“All around us are people, of all classes, of all nationalities, of all ages. For three days, these people, these strangers to one another, are brought together.” That’s a quote from Agatha Christie’s Murder on the Orient Express, which—either brilliantly or bizarrely—I’ve been reading in anticipation of my own three-night journey aboard a luxury sleeper train.
In my case, the train is the Belmond Royal Scotsman, and its course is set for the Scottish Highlands, a region known for its jaw-dropping and loch-filled landscapes. Beginning in Edinburgh, our route–dubbed the Western Journey–will take us northwest to Spean Bridge, toward the coastal town of Arsaig, down to Fort William, south to the Bridge of Orchy and Wemyss Bay and finally, back to Edinburgh.
Another point of difference between my trip and the one featured in the famed whodunit of 1934: that whole murder business. I am, however, in for four-course dinners, daily afternoon tea, cocktails on board, an epic spa experience, a waterfall hike and an impromptu dance party on a station platform.
Anyone who has applied mascara in a car or attempted to apply their makeup on a morning commute will appreciate how extraordinary it is that this particular mode of transport offers massages, manicures and full facial reflexology. Color me impressed, especially when I realize that simply walking from my cabin to the spa car in a robe and slippers requires a bit of balance. Later, I’ll ask my spa specialist, Anan, how she does it. She assures me that she’s never fallen, not even while perched on a client’s back during a Thai massage. As for manicures and pedicures, she says she and her fellow spa colleague, Bethany, have trained themselves to sync their brush strokes with the movement of the train.

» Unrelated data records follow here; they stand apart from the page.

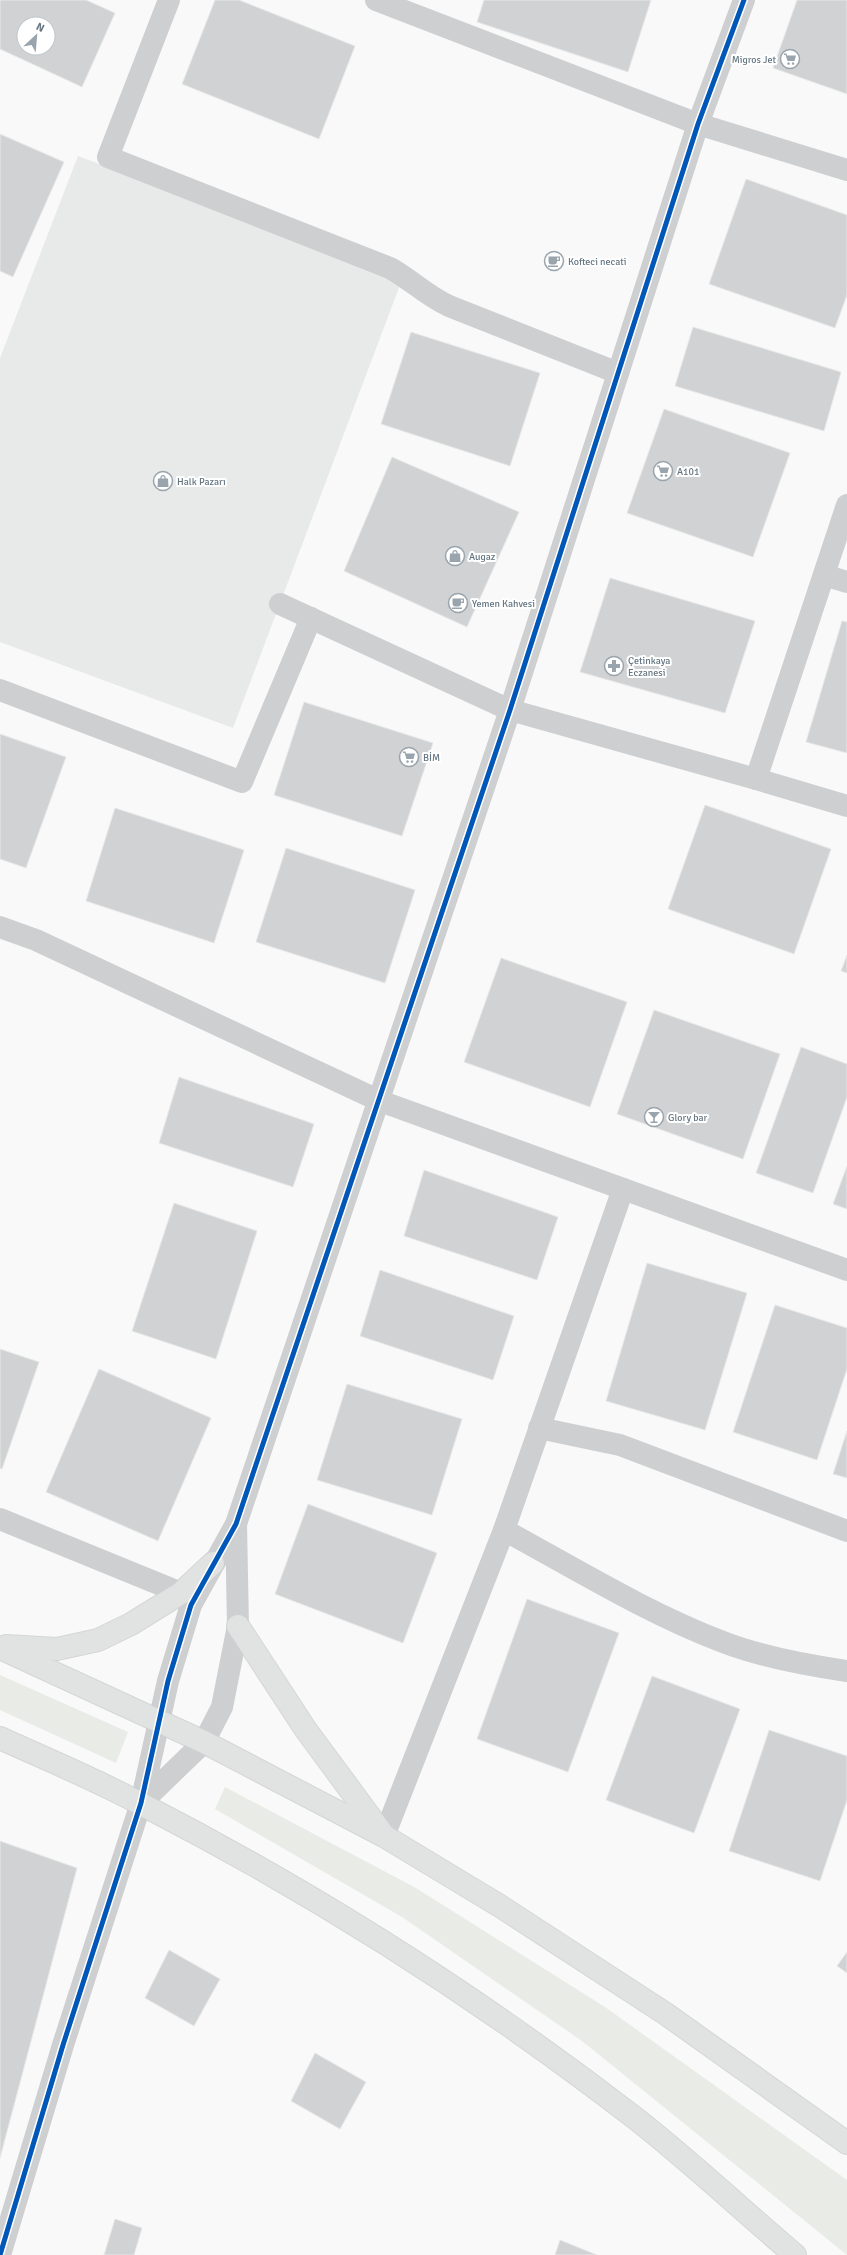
<svg xmlns="http://www.w3.org/2000/svg" width="847" height="2255" font-family="Signika,sans-serif">
	<style>
		.built { fill: #e8e9e9 }
		.green { fill: #e8ebe6 }
		.building { fill: #d0d2d3; stroke: #e8e8e8; fill-rule: evenodd }
		.lines { fill: none; stroke-linecap: round; stroke-linejoin: round }
		.trunk-casing { stroke: #d5d6d6; stroke-width: 24 }
		.service { stroke: #cecfd0; stroke-width: 22 }
		.minor { stroke: #cecfd0; stroke-width: 22 }
		.tertiary { stroke: #cecfd0; stroke-width: 22 }
		.trunk { stroke: #e1e2e2; stroke-width: 22 }
		.cycleway-casing { stroke: #fff; stroke-width: 8 }
		.cycleway { stroke: #0057b8; stroke-width: 5 }
		.labels { text-anchor: middle; stroke-width: 4; stroke-linejoin: round; paint-order: stroke }
		.poi-label { font-size: 10px; fill: #657683; stroke: #fff; text-anchor: start }
	</style>
	<rect width="100%" height="100%" fill="#f9f9f9"/>
	<path class="built" d="M78 156 403 277 233 728 0 642V358Z"/>
	<g class="green">
		<path d="M0 1675 128 1732 116 1763 0 1710Z"/>
		<path d="M225 1787 416 1888 605 2007 847 2180V2255L582 2041 402 1917 215 1809Z"/>
	</g>
	<g class="building">
		<path d="M0 0H86L115 13 82 87 0 49ZM24 24H48V48H24Z"/>
		<path d="M215 0H239L355 46 319 139 182 84Z"/>
		<path d="M484 0H651L628 72 477 22Z"/>
		<path d="M797 0H847V94L773 68Z"/>
		<path d="M0 134 64 162 13 277 0 271Z"/>
		<path d="M746 179 847 215V295L835 328 709 284Z"/>
		<path d="M693 327 841 372 824 431 675 386Z"/>
		<path d="M411 332 540 373 510 466 381 424Z"/>
		<path d="M664 409 790 453 753 557 627 513Z"/>
		<path d="M392 457 519 512 467 627 344 571Z"/>
		<path d="M610 578 755 621 725 713 580 672Z"/>
		<path d="M842 621 847 622V753L806 742Z"/>
		<path d="M304 702 433 743 402 836 274 795Z"/>
		<path d="M0 734 66 757 26 868 0 859Z"/>
		<path d="M705 805 831 849 794 954 668 909Z"/>
		<path d="M115 808 244 850 214 943 86 901Z"/>
		<path d="M286 848 415 890 385 983 256 942Z"/>
		<path d="M847 955V973L841 971Z"/>
		<path d="M501 958 627 1002 590 1107 464 1062Z"/>
		<path d="M654 1010 780 1054 743 1159 617 1114Z"/>
		<path d="M801 1047 847 1064V1097L813 1193 756 1173Z"/>
		<path d="M179 1077 314 1124 293 1187 159 1143Z"/>
		<path d="M847 1166V1209L833 1204Z"/>
		<path d="M424 1170 558 1217 537 1280 404 1236Z"/>
		<path d="M174 1203 257 1231 216 1359 132 1331Z"/>
		<path d="M647 1263 747 1293 705 1430 606 1401Z"/>
		<path d="M380 1270 514 1316 493 1380 360 1336Z"/>
		<path d="M775 1305 847 1328V1369L817 1460 733 1432Z"/>
		<path d="M0 1349 39 1362 2 1469 0 1468Z"/>
		<path d="M99 1369 211 1418 158 1541 46 1492Z"/>
		<path d="M347 1384 462 1419 432 1515 317 1480Z"/>
		<path d="M847 1431V1478L833 1474Z"/>
		<path d="M308 1504 437 1553 403 1643 275 1594Z"/>
		<path d="M527 1599 619 1633 568 1772 477 1739Z"/>
		<path d="M652 1676 740 1709 694 1833 606 1800Z"/>
		<path d="M769 1730 847 1756V1800L820 1881 729 1851Z"/>
		<path d="M0 1841 77 1868 0 2158Z"/>
		<path d="M169 1950 220 1979 194 2026 145 1998Z"/>
		<path d="M847 1952V1973L837 1966Z"/>
		<path d="M315 2053 366 2082 340 2129 291 2101Z"/>
		<path d="M115 2219 142 2228 134 2255H104Z"/>
		<path d="M560 2240 597 2255H555Z"/>
	</g>
	<g class="lines">
		<g class="trunk-casing">
			<g id="trunk">
				<path d="M238 1626 306 1730 382 1833"/>
				<path d="M6 1646 57 1649 98 1640 131 1624 181 1593 213 1563"/>
				<path d="M0 1648 204 1742 384 1836 500 1906 666 2014 847 2143"/>
				<path d="M0 1738C48 1760 97 1780 143 1805 316 1894 481 1999 635 2118 690 2161 742 2210 795 2255"/>
			</g>
		</g>
		<g class="service">
			<path d="M169 0 108 157 390 268C410 279 427 296 449 306L618 373"/>
			<path d="M824 575 847 582"/>
			<path d="M280 604 510 710"/>
			<path d="M0 690 242 782 311 618"/>
		</g>
		<g class="minor">
			<path d="M376 0 698 124 847 170"/>
			<path d="M510 710 756 779 847 806"/>
			<path d="M756 779 847 505"/>
			<path d="M0 927 36 940 380 1101 847 1270"/>
			<path d="M539 1428 620 1445 847 1531"/>
			<path d="M0 1519 181 1593"/>
			<path d="M504 1530C576 1569 647 1613 723 1642 762 1657 805 1665 847 1671"/>
			<path d="M384 1836 504 1530 623 1189"/>
			<path d="M0 2255 63 2045 141 1803"/>
		</g>
		<g class="tertiary">
			<path d="M141 1803 168 1681 191 1605 236 1524 510 710 698 124 744 0"/>
			<path d="M141 1803 204 1742 222 1707 238 1626 236 1524"/>
		</g>
		<use href="#trunk" class="trunk"/>
		<g class="cycleway-casing">
			<path id="cycleway" d="M0 2255 63 2045 141 1803 168 1681 191 1605 236 1524 510 710 698 124 744 0"/>
		</g>
		<use href="#cycleway" class="cycleway"/>
	</g>
	<defs>
		<g id="supermarket-ring" transform="scale(1)"><circle r="9.5" fill="#fff" stroke="#99a4ac" stroke-width="1.5"/><path d="M-6-5.5h2.5l.6 2H6L4.5 2H-2.5L-4.4-4H-6ZM-1.5 3.2a1.3 1.3 0 1 0 .1 0ZM3 3.2a1.3 1.3 0 1 0 .1 0Z" fill="#99a4ac"/></g>
		<g id="cafe-ring" transform="scale(1)"><circle r="9.5" fill="#fff" stroke="#99a4ac" stroke-width="1.5"/><path d="M-5.5-4.5H6V0H3Q3 3.5 0 3.5H-2.5Q-5.5 3.5-5.5 0ZM3-3.2v2h1.7v-2ZM-6 4.5H4V6H-6Z" fill="#99a4ac"/></g>
		<g id="shop-ring" transform="scale(1)"><circle r="9.5" fill="#fff" stroke="#99a4ac" stroke-width="1.5"/><path d="M-5-2.5h2.3a2.7 3.5 0 0 1 5.4 0H5L5.5 6h-11ZM-1.5-2.5h3a1.5 2.3 0 0 0-3 0Z" fill="#99a4ac"/></g>
		<g id="pharmacy-ring" transform="scale(1)"><circle r="9.5" fill="#fff" stroke="#99a4ac" stroke-width="1.5"/><path d="M-2-6h4v4h4v4h-4v4h-4v-4h-4v-4h4Z" fill="#99a4ac"/></g>
		<g id="bar-ring" transform="scale(1)"><circle r="9.5" fill="#fff" stroke="#99a4ac" stroke-width="1.5"/><path d="M-6-5H6L.8 .8V4.5H3.5V6h-7V4.5H-.8V.8Z" fill="#99a4ac"/></g>
	</defs>
	<g fill-rule="evenodd">
		<use href="#supermarket-ring" x="790" y="59"/>
		<use href="#cafe-ring" x="554" y="261"/>
		<use href="#supermarket-ring" x="663" y="471"/>
		<use href="#shop-ring" x="163" y="481"/>
		<use href="#shop-ring" x="455" y="556"/>
		<use href="#cafe-ring" x="458" y="603"/>
		<use href="#pharmacy-ring" x="614" y="666"/>
		<use href="#supermarket-ring" x="409" y="757"/>
		<use href="#bar-ring" x="654" y="1117"/>
	</g>
	<g class="labels">
		<g class="poi-label">
			<text x="776" y="63" text-anchor="end">Migros Jet</text>
			<text x="568" y="265">Kofteci necati</text>
			<text x="677" y="475">A101</text>
			<text x="177" y="485">Halk Pazarı</text>
			<text x="469" y="560">Augaz</text>
			<text x="472" y="607">Yemen Kahvesi</text>
			<text x="628" y="664">Çetinkaya<tspan x="628" dy="12">Eczanesi</tspan></text>
			<text x="423" y="761">BİM</text>
			<text x="668" y="1121">Glory bar</text>
		</g>
	</g>
	<g transform="translate(36 36) rotate(26)"><circle r="19" fill="#ffffff" stroke="#c1c8cd"/>
	<path d="M0-3L7 15L0 10L-7 15Z" fill="#99a4ac"/>
	<text y="-6" font-size="11" font-weight="bold" text-anchor="middle" fill="#657683">N</text>
	</g>
</svg>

Also impressive: the spa itself, which is an outpost of English bath and body brand, Bamford. Though the Royal Scotsman has been around since 1985, its Bamford Haybarn Spa was added just this year, making it Europe’s very first spa within a train. The spa has outposts in 1 Hotels in South Beach and Brooklyn, in London at The Berkeley Hotel, and in the Cotswolds at their Daylesford flagship. Quite a bit smaller than their hotel and stand-alone locations, the Royal Scotsman spa car has two separate treatment rooms, both designed with sustainable wood from Scotland and the Cotswolds.
My facial consists of reflexology, lymphatic drainage and the use of hot and cold jade stones for relaxation. Among the Bamford products Anan uses, there’s a cleansing balm, exfoliating mask, nourishing lotion and something called the Awaken Elixir—a concentrated blend of apple, lemon and red grape extracts that’s used to gently resurface the skin. As Anan works, she burns Peruvian palo santo wood and plays meditative tunes. No shortcuts have been taken; I could be in one of Bamford’s non-mobile locations. The only giveaway that I’m on a train is when Anan suddenly pulls the window shade closed because we’re stopped at a station and there are curious travelers on the platform. My massage the next day was equally blissful. I soak up the scenery—glistening lakes (or lochs, as they’re called here) and pastures filled with cows—as I’m kneaded into a deep-tissue, euphoric stupor.